Hi @amn41. Oh ok. Thank you for the pointer. I added the following 2 lines and the issue seems to be resolved. Now, I need not add even 1 example in training data. Defining the regex is enough.
Please correct me if I have done anything wrong here. Thank you very much for your time and help.
def extract_patterns(
training_data: TrainingData,
use_lookup_tables: bool = True,
use_regexes: bool = True,
use_only_entities: bool = False,
) -> List[Dict[Text, Text]]:
"""Extract a list of patterns from the training data.
The patterns are constructed using the regex features and lookup tables defined
in the training data.
Args:
training_data: The training data.
use_only_entities: If True only lookup tables and regex features with a name
equal to a entity are considered.
use_regexes: Boolean indicating whether to use regex features or not.

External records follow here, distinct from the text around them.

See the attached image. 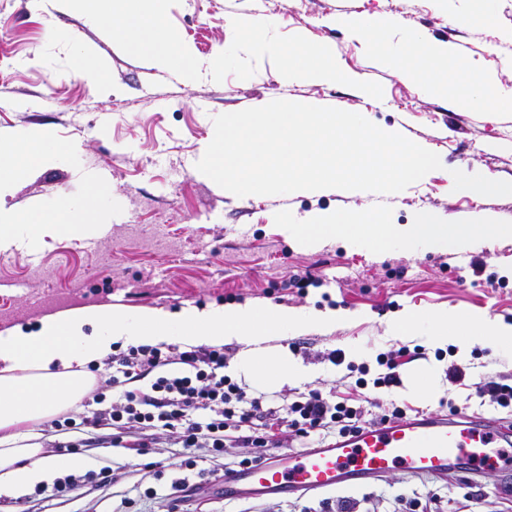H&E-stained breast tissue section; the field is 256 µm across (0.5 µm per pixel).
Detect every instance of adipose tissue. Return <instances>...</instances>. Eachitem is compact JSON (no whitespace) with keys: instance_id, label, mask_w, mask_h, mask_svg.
<instances>
[{"instance_id":"ef3b65f1","label":"adipose tissue","mask_w":512,"mask_h":512,"mask_svg":"<svg viewBox=\"0 0 512 512\" xmlns=\"http://www.w3.org/2000/svg\"><path fill=\"white\" fill-rule=\"evenodd\" d=\"M341 22L355 38L369 42L385 61L398 64L400 75L422 91L495 114L512 111V92L504 90L492 74L475 67L456 47L427 44L419 34L392 43L389 33L393 22L381 15L345 16ZM72 151L70 143L38 130L21 136L1 133L0 155L8 162L0 166V195L32 170L66 159ZM67 211L61 200L30 212L0 210V247L33 244L50 233L79 236L101 232L98 224L67 222ZM374 234L414 250L441 240L463 238L487 243L512 237V225L494 224L480 217L461 226L437 224L425 214L412 224H383L376 213L364 211L355 216L325 214L312 223L288 227L289 238L309 243L337 239L355 245ZM350 319L342 310L316 313L255 303L209 310L192 307L176 315L98 306L45 317L30 332H0V496L16 497L34 486L53 483L62 462L46 455L32 426L80 403L89 394L94 378L86 367L111 355L114 343L156 344L174 338L190 345H219L234 338L246 346L240 362L244 371L268 382H299L305 377L303 369L291 364L287 353L272 354L267 340L286 332L342 325ZM426 319L433 339L441 343L466 334L512 346V323L466 316L448 308L429 312Z\"/></svg>"}]
</instances>
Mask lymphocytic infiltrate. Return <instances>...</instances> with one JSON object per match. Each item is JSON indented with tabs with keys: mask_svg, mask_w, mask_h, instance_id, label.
I'll use <instances>...</instances> for the list:
<instances>
[{
	"mask_svg": "<svg viewBox=\"0 0 512 512\" xmlns=\"http://www.w3.org/2000/svg\"><path fill=\"white\" fill-rule=\"evenodd\" d=\"M223 348L143 344L114 345L109 392H96L92 416L75 420L62 416L44 425L57 435V452L71 453L87 446L122 449L135 456L149 454L163 435H172L182 448H206L213 456L224 453L228 431L251 447L244 465L266 460L278 433L289 431L302 441L344 436L364 423L361 409L335 402L320 390L299 394L284 406L265 405L225 373ZM98 429L83 438L85 428Z\"/></svg>",
	"mask_w": 512,
	"mask_h": 512,
	"instance_id": "lymphocytic-infiltrate-1",
	"label": "lymphocytic infiltrate"
}]
</instances>
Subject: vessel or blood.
Instances as JSON below:
<instances>
[{
	"mask_svg": "<svg viewBox=\"0 0 512 512\" xmlns=\"http://www.w3.org/2000/svg\"><path fill=\"white\" fill-rule=\"evenodd\" d=\"M512 428L461 412L389 421L310 449L275 456L265 463L225 472V498H287L380 479L396 471L416 478L452 471L512 470Z\"/></svg>",
	"mask_w": 512,
	"mask_h": 512,
	"instance_id": "b4317fda",
	"label": "vessel or blood"
}]
</instances>
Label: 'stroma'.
<instances>
[{"instance_id": "obj_1", "label": "stroma", "mask_w": 512, "mask_h": 512, "mask_svg": "<svg viewBox=\"0 0 512 512\" xmlns=\"http://www.w3.org/2000/svg\"><path fill=\"white\" fill-rule=\"evenodd\" d=\"M479 0H180L168 11L183 41L206 59L231 44L236 17H269L284 36L300 34L334 46L346 75L375 81L382 100L340 85L284 82L271 61L258 64L246 80L186 82L133 58L79 15L56 14L54 22L29 0H0V133L42 130L68 141L73 155L37 169L0 196V208L33 211L62 198L75 207L74 219L106 224L110 230L92 247L68 235L44 237L32 251H0V331L34 329L48 314L93 306H118L170 314L187 307L220 308L246 301L312 311L343 310L354 322L313 327L296 337H273L272 346L301 349L289 357L307 377L280 386L249 379L239 368L242 346L224 343L225 372L250 394H266L275 404L294 393L321 390L333 400H349L366 419L380 407L405 409L407 417L447 414L455 406L512 423V413L480 402L475 385L512 376V348L461 336L436 343L429 325L418 322L401 336L388 332L398 313L440 308L480 314L512 323V241L466 249L426 245L410 251L398 241L347 247L339 242L302 245L289 240L287 225L303 224L326 212L382 213L385 223L411 224L422 213L440 223H468L484 212L512 225V193L481 200L460 193L455 177L475 179L486 172L512 184V114L495 116L462 108L442 95L422 93L382 62L364 42L336 22L341 15L389 14L399 21L392 42L423 33L434 43L463 49L480 68L495 73L512 90V0H493V26L474 22ZM90 47L102 64L112 94L70 74L71 48ZM274 100L331 106L366 113L388 132L404 135L438 154L441 169L395 196L324 189L265 197H237L194 175L190 163L222 113L260 107ZM104 181L109 195L83 211L88 176ZM479 269H472L471 261ZM310 272L303 288L285 287L289 273ZM421 347L419 357L400 366L397 385L361 388L359 366L377 371L379 354L400 346ZM342 351L345 362L327 359ZM465 377L449 382L450 365ZM250 448L227 442L221 457L191 451L161 438L148 455H114L115 481L87 484L72 499L19 497L13 512H337L348 501L352 512H397L400 502L437 497L433 512H457L464 496L493 499L502 480L482 477L413 478L397 472L386 479L288 500L224 502L212 493L225 468L250 456ZM152 471H144V464ZM198 485L200 494L173 504L175 484Z\"/></svg>"}]
</instances>
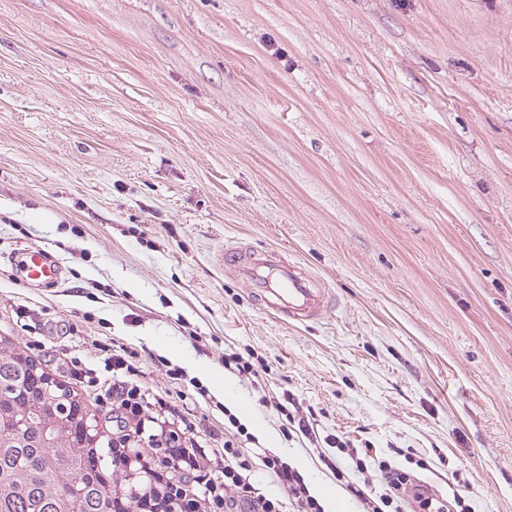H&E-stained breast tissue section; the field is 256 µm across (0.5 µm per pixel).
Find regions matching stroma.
Returning a JSON list of instances; mask_svg holds the SVG:
<instances>
[{
	"mask_svg": "<svg viewBox=\"0 0 512 512\" xmlns=\"http://www.w3.org/2000/svg\"><path fill=\"white\" fill-rule=\"evenodd\" d=\"M229 245L333 308L258 309ZM30 246L62 283L21 282ZM0 336L104 420L135 351L196 447L236 415L340 512L381 485L340 440L512 512V0H0Z\"/></svg>",
	"mask_w": 512,
	"mask_h": 512,
	"instance_id": "obj_1",
	"label": "stroma"
}]
</instances>
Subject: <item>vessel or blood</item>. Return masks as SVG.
I'll use <instances>...</instances> for the list:
<instances>
[{"label": "vessel or blood", "instance_id": "1", "mask_svg": "<svg viewBox=\"0 0 512 512\" xmlns=\"http://www.w3.org/2000/svg\"><path fill=\"white\" fill-rule=\"evenodd\" d=\"M23 268L29 280L59 281L61 270L48 264L41 249H23ZM225 269L250 288L253 301L283 315L292 323L322 319L332 308V295L323 282L297 264L276 258L274 252L229 248L224 252Z\"/></svg>", "mask_w": 512, "mask_h": 512}]
</instances>
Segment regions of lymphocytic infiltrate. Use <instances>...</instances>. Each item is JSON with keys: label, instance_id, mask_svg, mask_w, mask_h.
<instances>
[{"label": "lymphocytic infiltrate", "instance_id": "1", "mask_svg": "<svg viewBox=\"0 0 512 512\" xmlns=\"http://www.w3.org/2000/svg\"><path fill=\"white\" fill-rule=\"evenodd\" d=\"M112 370L119 377L112 387V456L115 464L150 476L152 488L142 502L147 512H284L288 504L294 512H323L299 469L279 454L264 448L254 458L229 439L219 457L188 445V424L164 398L154 399L159 409L156 417L142 415V393L133 381L138 368L130 354L113 355ZM347 455L357 471L375 467L385 482L379 492L355 489L364 512H393L401 491L409 487L422 512H446L445 506L435 505L427 488L410 486L407 475L389 460L369 450L361 454L351 449ZM257 458L273 475L278 494L255 488L252 476Z\"/></svg>", "mask_w": 512, "mask_h": 512}]
</instances>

use_lookup_tables: Boolean indicating whether to use lookup tables or not.
Returns:
The list of regex patterns.
"""
#Adding names of entities which have a defined regex but 0 examples in training data.
for regex in training_data.regex_features:
training_data.entities.add(regex['name'])
if not training_data.lookup_tables and not training_data.regex_features:
return []
patterns = []
if use_regexes:
patterns.extend(_collect_regex_features(training_data, use_only_entities))
if use_lookup_tables:
patterns.extend(
_convert_lookup_tables_to_regex(training_data, use_only_entities)
)
return patterns